Olá André, sei que é inesperado, decidimos enquanto estavas de férias. Decidiram o quê? A Tua promoção. Foste promovido. Promovido? Sim, o departamento é teu. Estás a brincar? Sou a tua chefe, não ia brincar com uma coisa destas. Por favor diz-me que estás a brincar. Sabes que estou em crise, ainda no outro dia tive um ataque de pânico no metro, estou a pensar regressar a Lisboa, não preciso da responsabilidade de chefiar um departamento, não agora. Tarde demais, os americanos já aprovaram. Que pesadelo, estava tão bem a editar e filmar de vez em quando. Agora vou passar o tempo entre reuniões e ficheiros compartilhados. Pensa bem André, o que queres mais? 
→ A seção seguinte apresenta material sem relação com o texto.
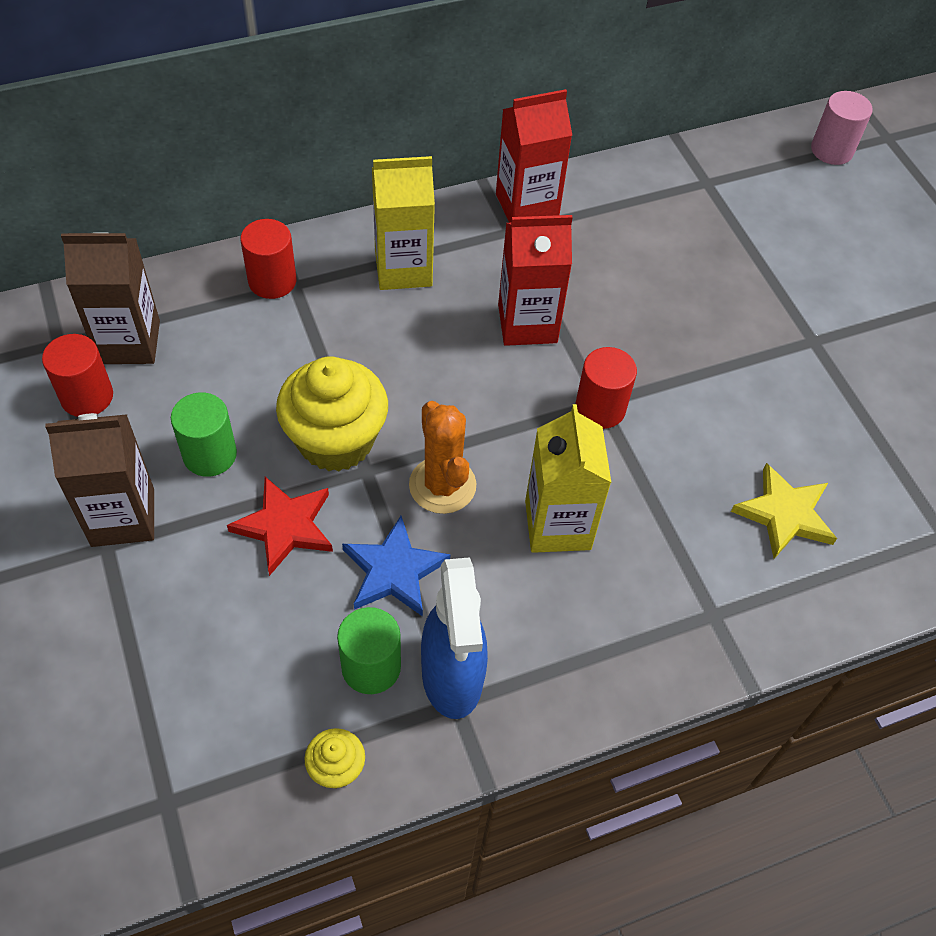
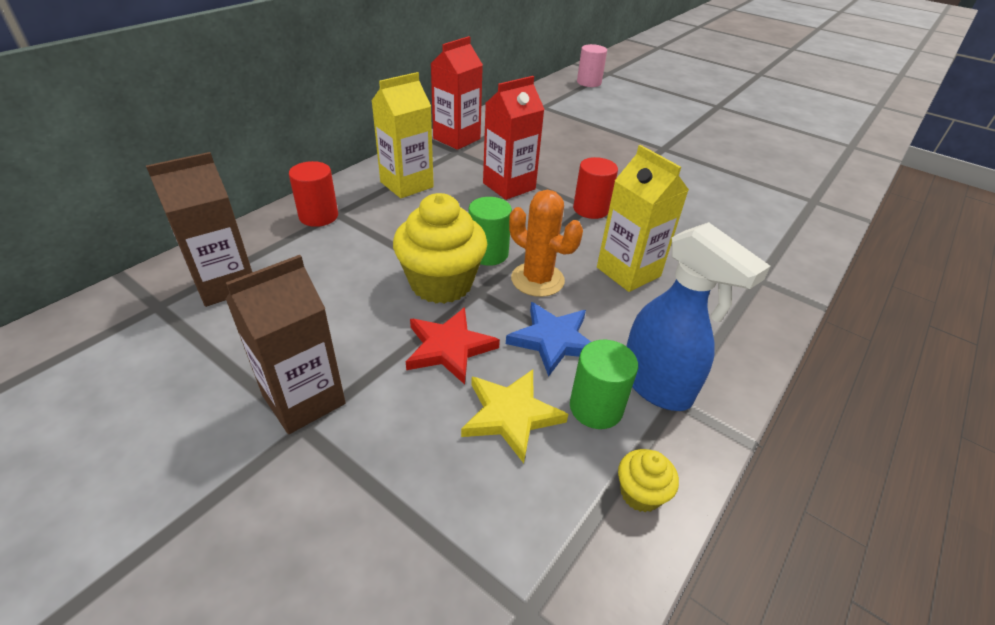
camera: 30 degrees left, 15 degrees down
red cylinder [42,334,113,417] -> none
green cylinder [171,393,237,477] -> green cylinder moved to [468,197,512,266]
yellow star [731,463,837,559] -> yellow star moved to [461,370,568,463]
Quero decidir que não quero uma promoção. Então mas o que é feito do teu andar sempre à deriva dos acontecimentos? Eu era assim? Era parte do teu charme. 
 
Acordei há pouco. É cedo o suficiente para começar a ouvir comboios madrugadores a passar junto à casa que estremece com precisão ferroviária. Estou de novo no bairro de Putney, na primeira casa onde vim parar há 8 anos atrás. Vim visitar amigos que entretanto ficaram a viver aqui e fiquei para jantar, o vinho chileno tratou do resto. 
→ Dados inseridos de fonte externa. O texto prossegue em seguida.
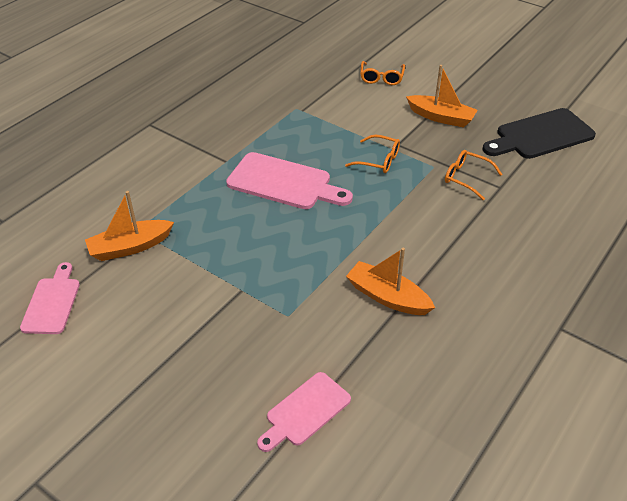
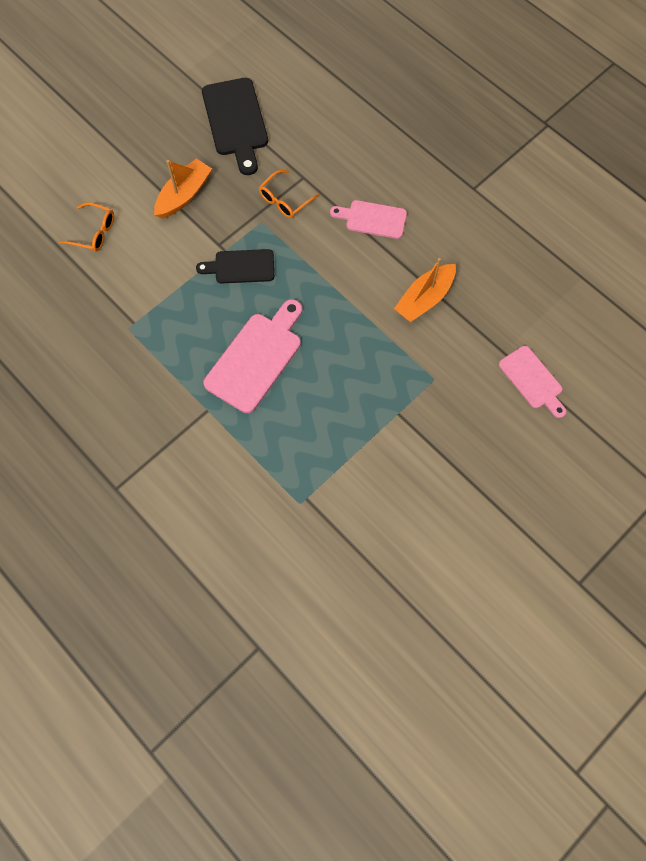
camera: 80 degrees left, 25 degrees up
pink cutting board [20,262,80,334] -> pink cutting board moved to [330,200,407,239]
orange boat [85,191,174,261] -> none
orange glasses [345,135,400,173] -> black cutting board [196,249,274,284]

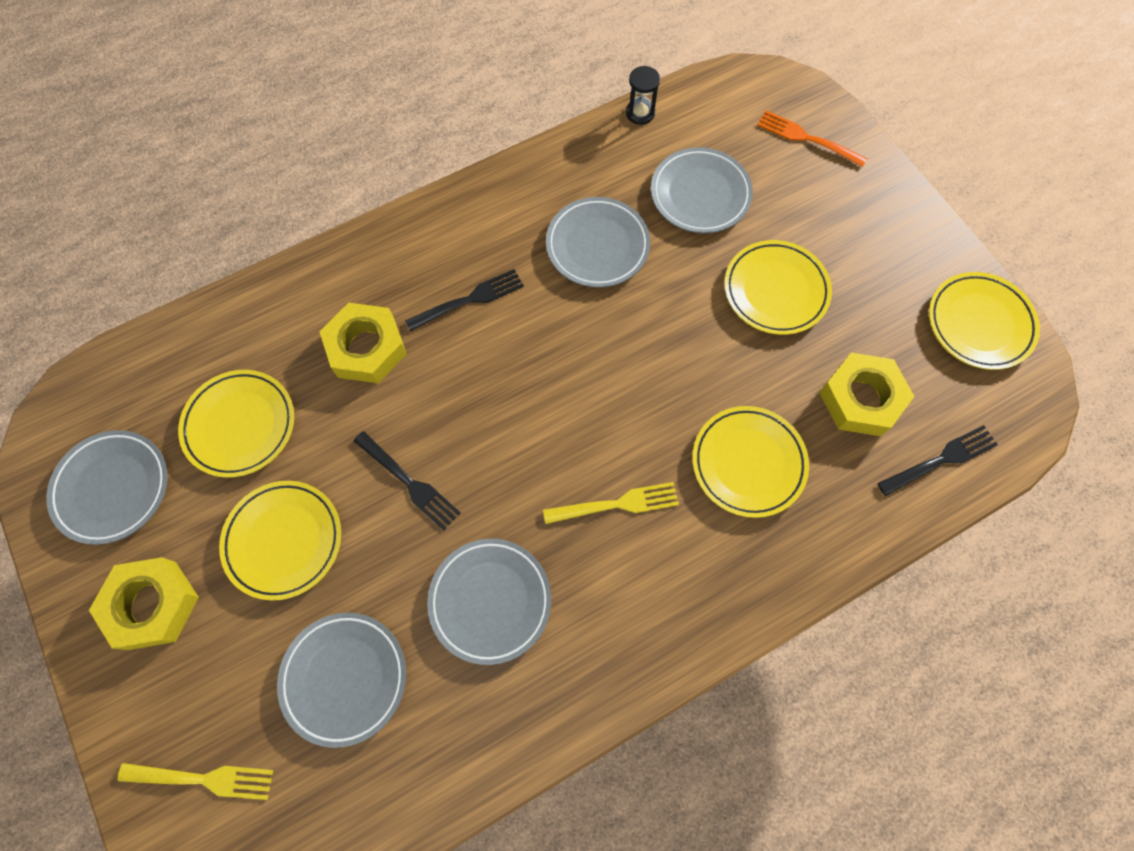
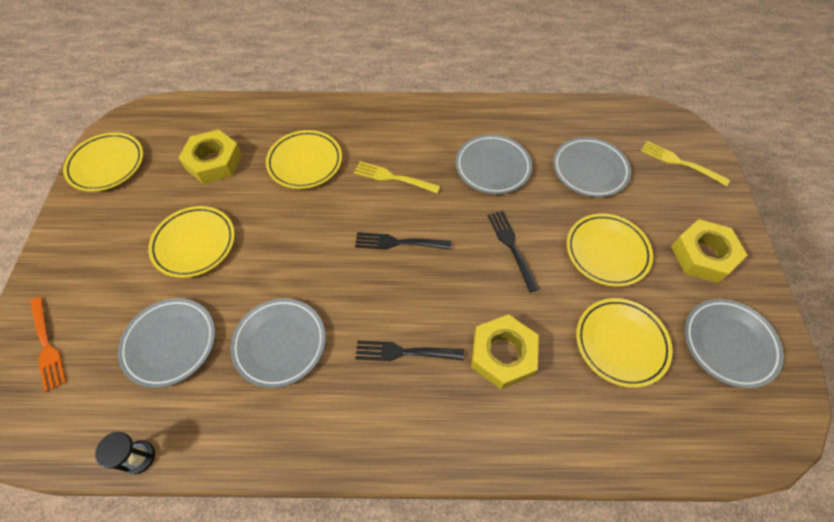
camera: 150 degrees left, 10 degrees down
black fork [877,425,998,496] -> black fork moved to [355,232,451,250]

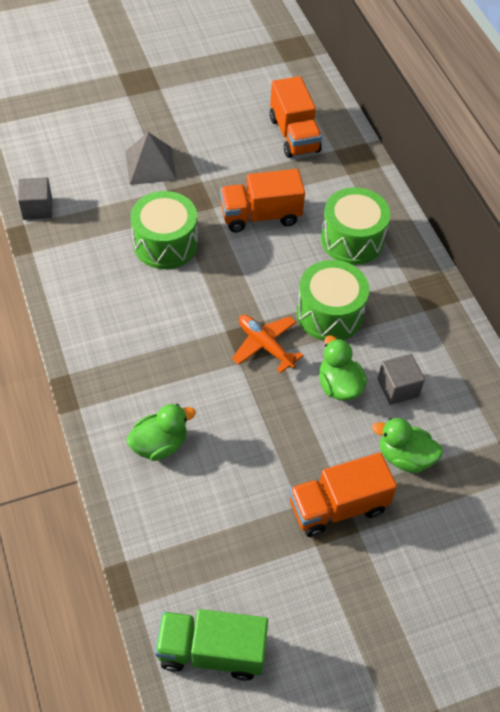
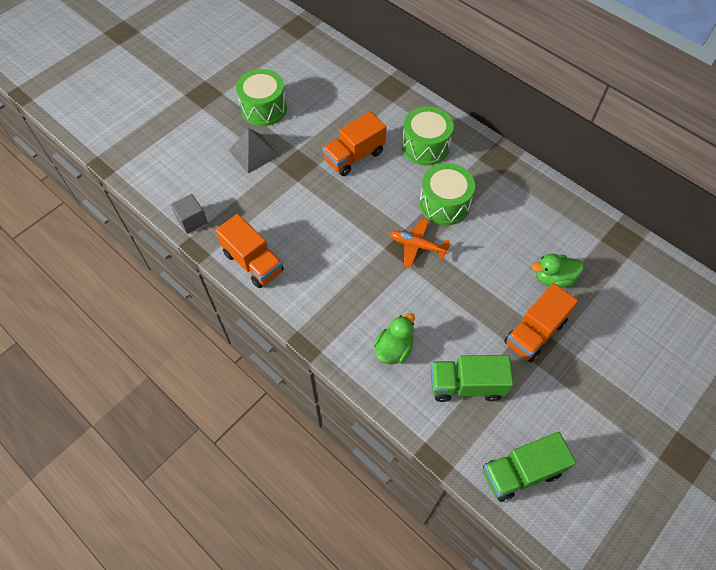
camera: 25 degrees left, 5 degrees up
green drum [131,191,198,269] -> green drum moved to [236,69,287,126]
orange truck [270,76,322,158] -> orange truck moved to [216,214,284,288]
green duck [319,336,367,401] -> none
grey cube [377,354,425,405] -> none
none -> green truck [431,355,513,402]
Levanto-me e tento acordar alguém, em vão. Vou sair e comprar o pequeno almoço. Ouço a porta bater atrás de mim e lembro-me que que já não tenho as chaves desta casa. Posso simplesmente ir embora.
 
Que faço? Viro à esquerda? À direita? Sigo em frente, chego à secção internacional da biblioteca local e procuro livros em português, mas encontro apenas a versão inglesa do Conto da Ilha Desconhecida, you have to leave the island in order to see the island, we can't see ourselves unless we become free of ourselves*. É a primeira vez que leio Saramago. É a ele que devo a dimensão da decisão que tomei. Passaram-se anos, é impossível fazer uma pausa na vida, esta continua sem mim e em mim. Esta ilha moldou-me. Circundou-me e circunscreveu as linhas que me definem. Estou há 8 anos em Londres. Tenho mais anos de vida adulta e profissional em Inglaterra do que em Portugal. Não posso mudar isso, não posso andar para trás, mas o que se segue sou eu que decido, sem pressas, sem pressões. Sei o que quero, quero desemigrar.
 
* "é necessário sair da ilha para ver a ilha, não nos vemos se não nos saímos de nós, (...)" in Conto da ilha desconhecida (1998), de José Saramago
 
 Está na altura de fazer uma pausa. Volto em Janeiro. Até lá.